There’s lots of nice bits of metal on that unit. If the hydraulics are fixable, you might be able to add a high torque motor and chuck, and convert the whole thing into a giant 6 axis milling machine!

…which Pete Puma would immediately break. :smiley:

Not if the first thing I milled was Pete! :smiley:

I must purchase this robotic device and merge it with my latest strain of petri dish rat brains.

It is known that my brains are capable of piloting a fighter-jet. A robotic exoskeleton and assorted heavy weaponry will pose no challenge.

Oh. I thought you were a classic car geek. I guess you’re both.

Does it have a Claw? If it has a Claw, I’m buying it. I’m going to mount it on the roof and use it to take out the rubbish from the comfort and safety of my own sofa, pick up and throw the neighbours’ cats back from whence they came, fling empty beer cans at Jehovah’s Witnesses, and make rude gestures at passing aeroplanes. The Claw is our Master.

I live about a twenty minute drive from NASA… the toys out there are indeed neat, but I think they belong best in museums and other public centres rather than someone’s garage.

I personally like running around the Saturn moon rockets.

Have you ever seen a shuttle launch Tucker? I won an art contest back when I was about 15 and got to go see an Endeavour night launch. It’s pretty awesome. We saw it from the employee viewing centre, about 2 miles away (I think.)

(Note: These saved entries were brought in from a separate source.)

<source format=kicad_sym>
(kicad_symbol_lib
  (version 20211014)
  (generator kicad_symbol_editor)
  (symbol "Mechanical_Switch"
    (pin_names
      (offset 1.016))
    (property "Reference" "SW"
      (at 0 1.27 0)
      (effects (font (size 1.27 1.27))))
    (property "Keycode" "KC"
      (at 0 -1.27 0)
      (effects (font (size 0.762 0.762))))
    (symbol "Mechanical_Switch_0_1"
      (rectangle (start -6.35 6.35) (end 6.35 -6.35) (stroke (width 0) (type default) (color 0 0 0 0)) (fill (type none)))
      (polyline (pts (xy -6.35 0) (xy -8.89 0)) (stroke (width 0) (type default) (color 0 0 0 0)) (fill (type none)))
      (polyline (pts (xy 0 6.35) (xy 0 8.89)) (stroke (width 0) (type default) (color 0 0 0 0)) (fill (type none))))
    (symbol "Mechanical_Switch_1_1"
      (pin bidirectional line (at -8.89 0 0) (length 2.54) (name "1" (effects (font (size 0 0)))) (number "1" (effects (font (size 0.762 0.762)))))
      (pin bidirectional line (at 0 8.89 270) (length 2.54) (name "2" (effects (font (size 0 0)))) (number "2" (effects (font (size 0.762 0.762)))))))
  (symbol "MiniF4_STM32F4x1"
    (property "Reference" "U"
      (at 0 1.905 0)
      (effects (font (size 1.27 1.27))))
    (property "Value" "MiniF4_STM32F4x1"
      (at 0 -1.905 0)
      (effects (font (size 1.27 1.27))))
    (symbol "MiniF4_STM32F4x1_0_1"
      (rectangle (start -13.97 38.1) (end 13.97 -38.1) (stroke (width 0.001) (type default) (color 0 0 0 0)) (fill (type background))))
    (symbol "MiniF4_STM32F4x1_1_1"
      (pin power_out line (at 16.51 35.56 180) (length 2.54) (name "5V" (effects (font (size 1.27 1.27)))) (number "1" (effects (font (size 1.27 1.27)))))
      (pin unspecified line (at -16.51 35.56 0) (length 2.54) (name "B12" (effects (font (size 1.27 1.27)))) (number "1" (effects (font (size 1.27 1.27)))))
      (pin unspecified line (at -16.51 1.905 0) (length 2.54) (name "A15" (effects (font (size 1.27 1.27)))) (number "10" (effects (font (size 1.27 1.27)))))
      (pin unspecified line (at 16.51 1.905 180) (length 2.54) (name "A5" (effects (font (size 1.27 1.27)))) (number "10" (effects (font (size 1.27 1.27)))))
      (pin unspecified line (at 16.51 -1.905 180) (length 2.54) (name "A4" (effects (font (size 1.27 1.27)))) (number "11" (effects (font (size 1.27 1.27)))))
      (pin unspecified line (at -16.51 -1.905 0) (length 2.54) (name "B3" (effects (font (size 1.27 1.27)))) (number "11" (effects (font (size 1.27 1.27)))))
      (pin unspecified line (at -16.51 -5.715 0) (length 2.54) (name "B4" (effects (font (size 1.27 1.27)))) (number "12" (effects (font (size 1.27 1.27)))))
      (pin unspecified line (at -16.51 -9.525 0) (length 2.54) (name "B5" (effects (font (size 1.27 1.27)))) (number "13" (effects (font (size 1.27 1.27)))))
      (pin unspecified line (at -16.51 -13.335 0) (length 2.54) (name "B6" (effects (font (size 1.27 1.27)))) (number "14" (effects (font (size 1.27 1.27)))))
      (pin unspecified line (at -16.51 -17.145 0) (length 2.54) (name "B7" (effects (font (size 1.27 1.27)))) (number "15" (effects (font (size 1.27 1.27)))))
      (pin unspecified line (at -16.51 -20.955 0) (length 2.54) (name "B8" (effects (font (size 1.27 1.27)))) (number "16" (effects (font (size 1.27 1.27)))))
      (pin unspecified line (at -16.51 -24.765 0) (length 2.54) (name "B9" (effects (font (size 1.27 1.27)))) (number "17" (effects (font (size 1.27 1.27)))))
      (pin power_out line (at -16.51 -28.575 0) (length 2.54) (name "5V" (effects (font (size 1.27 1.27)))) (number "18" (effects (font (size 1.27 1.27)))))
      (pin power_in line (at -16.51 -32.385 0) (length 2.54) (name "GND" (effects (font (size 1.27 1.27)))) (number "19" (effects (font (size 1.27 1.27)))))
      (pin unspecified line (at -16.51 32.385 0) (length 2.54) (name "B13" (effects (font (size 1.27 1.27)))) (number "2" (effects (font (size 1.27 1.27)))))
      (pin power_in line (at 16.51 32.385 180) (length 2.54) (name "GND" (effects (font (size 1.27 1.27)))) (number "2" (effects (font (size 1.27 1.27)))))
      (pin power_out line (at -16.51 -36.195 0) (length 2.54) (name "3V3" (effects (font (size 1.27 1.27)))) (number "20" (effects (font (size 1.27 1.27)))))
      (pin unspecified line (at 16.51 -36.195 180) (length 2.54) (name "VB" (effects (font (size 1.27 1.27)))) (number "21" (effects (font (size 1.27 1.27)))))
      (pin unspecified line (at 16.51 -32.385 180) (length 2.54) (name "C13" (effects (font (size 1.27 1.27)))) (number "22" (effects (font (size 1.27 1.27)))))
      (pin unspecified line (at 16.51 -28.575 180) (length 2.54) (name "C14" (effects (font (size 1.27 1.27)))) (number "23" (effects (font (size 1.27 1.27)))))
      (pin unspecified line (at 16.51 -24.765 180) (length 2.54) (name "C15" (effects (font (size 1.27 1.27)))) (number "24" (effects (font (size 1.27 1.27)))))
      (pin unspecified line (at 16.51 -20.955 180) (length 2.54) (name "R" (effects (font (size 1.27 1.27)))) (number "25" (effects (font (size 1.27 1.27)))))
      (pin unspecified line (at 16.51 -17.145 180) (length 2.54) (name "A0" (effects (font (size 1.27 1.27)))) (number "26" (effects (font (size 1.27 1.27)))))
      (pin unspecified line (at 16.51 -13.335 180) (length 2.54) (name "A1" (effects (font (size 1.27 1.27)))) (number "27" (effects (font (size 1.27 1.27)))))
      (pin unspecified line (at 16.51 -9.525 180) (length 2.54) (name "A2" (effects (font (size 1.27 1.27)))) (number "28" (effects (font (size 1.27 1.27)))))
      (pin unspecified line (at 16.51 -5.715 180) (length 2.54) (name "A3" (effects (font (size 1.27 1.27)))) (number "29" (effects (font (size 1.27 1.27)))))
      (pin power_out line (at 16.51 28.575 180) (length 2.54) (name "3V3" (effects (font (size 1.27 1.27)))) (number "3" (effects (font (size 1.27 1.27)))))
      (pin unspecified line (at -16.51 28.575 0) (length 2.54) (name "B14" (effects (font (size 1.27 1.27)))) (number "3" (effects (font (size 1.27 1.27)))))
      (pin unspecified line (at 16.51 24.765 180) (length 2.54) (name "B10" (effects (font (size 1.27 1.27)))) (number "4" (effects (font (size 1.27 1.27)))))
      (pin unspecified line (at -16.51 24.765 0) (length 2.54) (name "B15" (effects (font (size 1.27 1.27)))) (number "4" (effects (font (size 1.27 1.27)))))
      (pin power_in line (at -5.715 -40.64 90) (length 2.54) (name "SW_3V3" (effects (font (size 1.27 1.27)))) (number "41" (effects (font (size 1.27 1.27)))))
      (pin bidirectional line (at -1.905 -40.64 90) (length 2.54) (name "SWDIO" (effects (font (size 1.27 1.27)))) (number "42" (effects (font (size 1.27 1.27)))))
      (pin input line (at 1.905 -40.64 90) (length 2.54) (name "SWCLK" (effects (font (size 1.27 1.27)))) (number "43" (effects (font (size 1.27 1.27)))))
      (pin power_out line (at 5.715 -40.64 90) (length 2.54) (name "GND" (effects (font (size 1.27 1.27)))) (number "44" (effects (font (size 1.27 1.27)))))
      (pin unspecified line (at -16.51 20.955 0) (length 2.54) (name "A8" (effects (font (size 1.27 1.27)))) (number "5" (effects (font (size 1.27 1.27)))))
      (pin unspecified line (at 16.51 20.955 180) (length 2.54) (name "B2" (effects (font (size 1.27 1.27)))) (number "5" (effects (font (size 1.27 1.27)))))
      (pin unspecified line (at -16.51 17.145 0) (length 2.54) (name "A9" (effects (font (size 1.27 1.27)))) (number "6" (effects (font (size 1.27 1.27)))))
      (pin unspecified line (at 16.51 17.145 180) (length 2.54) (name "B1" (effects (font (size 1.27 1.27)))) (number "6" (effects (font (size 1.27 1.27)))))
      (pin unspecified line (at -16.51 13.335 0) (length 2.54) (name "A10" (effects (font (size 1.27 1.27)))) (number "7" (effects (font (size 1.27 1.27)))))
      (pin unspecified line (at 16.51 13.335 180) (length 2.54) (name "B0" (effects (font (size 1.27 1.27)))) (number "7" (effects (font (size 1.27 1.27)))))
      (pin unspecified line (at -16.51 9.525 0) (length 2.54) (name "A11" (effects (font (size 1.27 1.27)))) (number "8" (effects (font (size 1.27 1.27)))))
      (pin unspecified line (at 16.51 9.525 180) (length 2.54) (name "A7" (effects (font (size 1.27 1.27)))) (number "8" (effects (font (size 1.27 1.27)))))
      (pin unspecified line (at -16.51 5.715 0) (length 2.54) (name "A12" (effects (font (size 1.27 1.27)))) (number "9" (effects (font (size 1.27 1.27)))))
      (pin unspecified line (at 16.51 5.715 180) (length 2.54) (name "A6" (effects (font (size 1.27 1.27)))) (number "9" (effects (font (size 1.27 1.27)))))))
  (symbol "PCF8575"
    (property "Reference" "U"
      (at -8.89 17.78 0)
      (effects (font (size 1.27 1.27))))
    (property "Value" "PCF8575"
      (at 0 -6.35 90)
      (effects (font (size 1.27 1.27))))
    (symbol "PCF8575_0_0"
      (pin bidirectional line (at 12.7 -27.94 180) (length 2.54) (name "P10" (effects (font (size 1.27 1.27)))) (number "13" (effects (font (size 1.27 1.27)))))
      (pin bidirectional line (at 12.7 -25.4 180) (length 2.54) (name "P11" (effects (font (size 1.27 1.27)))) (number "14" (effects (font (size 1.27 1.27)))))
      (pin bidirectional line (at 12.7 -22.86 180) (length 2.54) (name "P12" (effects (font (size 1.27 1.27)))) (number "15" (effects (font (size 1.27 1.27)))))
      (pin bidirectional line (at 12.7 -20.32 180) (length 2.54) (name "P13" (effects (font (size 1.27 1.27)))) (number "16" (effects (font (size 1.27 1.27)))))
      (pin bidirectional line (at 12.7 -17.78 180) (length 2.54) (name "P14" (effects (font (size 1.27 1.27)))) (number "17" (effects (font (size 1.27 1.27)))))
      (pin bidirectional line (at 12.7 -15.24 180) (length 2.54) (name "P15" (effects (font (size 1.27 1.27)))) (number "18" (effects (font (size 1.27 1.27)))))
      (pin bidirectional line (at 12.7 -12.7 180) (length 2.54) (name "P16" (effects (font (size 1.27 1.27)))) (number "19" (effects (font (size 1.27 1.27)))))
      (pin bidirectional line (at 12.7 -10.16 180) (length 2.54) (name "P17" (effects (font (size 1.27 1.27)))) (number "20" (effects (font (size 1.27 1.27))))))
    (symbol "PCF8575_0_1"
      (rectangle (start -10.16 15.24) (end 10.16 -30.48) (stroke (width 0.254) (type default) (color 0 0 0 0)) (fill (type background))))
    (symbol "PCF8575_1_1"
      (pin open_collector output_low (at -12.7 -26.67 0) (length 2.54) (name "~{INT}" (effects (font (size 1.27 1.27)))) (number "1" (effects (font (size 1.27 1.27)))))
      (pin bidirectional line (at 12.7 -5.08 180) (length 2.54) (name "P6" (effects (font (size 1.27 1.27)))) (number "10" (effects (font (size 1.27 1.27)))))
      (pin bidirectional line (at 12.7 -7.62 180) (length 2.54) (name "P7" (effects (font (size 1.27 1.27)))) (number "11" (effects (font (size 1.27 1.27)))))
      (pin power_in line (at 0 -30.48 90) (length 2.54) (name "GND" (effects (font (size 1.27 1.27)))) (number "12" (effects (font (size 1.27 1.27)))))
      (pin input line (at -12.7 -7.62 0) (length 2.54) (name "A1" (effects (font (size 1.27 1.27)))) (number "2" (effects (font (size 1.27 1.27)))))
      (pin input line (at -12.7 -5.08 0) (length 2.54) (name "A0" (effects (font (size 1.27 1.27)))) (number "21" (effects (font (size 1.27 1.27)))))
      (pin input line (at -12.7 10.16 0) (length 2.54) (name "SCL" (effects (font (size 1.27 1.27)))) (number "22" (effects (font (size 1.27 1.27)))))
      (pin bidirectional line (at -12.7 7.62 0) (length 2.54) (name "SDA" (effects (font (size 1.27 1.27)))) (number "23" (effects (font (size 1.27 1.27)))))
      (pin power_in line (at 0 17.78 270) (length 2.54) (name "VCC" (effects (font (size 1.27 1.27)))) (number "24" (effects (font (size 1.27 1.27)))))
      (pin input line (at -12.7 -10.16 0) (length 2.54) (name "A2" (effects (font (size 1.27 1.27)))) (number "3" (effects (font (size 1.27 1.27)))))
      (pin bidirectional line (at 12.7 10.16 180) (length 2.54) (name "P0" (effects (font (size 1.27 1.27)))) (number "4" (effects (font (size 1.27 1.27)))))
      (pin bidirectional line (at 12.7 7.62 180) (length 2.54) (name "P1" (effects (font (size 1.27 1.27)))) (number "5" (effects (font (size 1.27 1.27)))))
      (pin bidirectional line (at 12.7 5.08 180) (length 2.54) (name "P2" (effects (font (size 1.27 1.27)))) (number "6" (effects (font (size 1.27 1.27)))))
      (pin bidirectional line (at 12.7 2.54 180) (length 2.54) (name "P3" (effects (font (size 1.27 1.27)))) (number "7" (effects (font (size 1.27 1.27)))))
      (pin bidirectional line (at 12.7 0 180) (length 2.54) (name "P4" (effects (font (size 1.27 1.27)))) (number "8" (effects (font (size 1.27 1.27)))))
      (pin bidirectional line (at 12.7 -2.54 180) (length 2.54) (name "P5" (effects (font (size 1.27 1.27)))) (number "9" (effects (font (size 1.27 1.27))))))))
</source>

Even more, imagine the fun you´ll have if you install it on your car´s roof. :smiley:

I assumed he meant his car’s roof.

Sadly, my car lacks a sofa - although I must admit that the idea is tempting: mind you, it’d probably have to be tricked out in chrome and fluorescent lights for a Pimp My Robot Arm effect.

The robotic arm or the sofa. If the former, I am amused by your notion that a vehicle-mounted robotic arm needs to be tricked out.

Not yet, I vowed after the Columbia disaster that I’d make it down there to watch one. Now, if they would just get off their asses and launch one.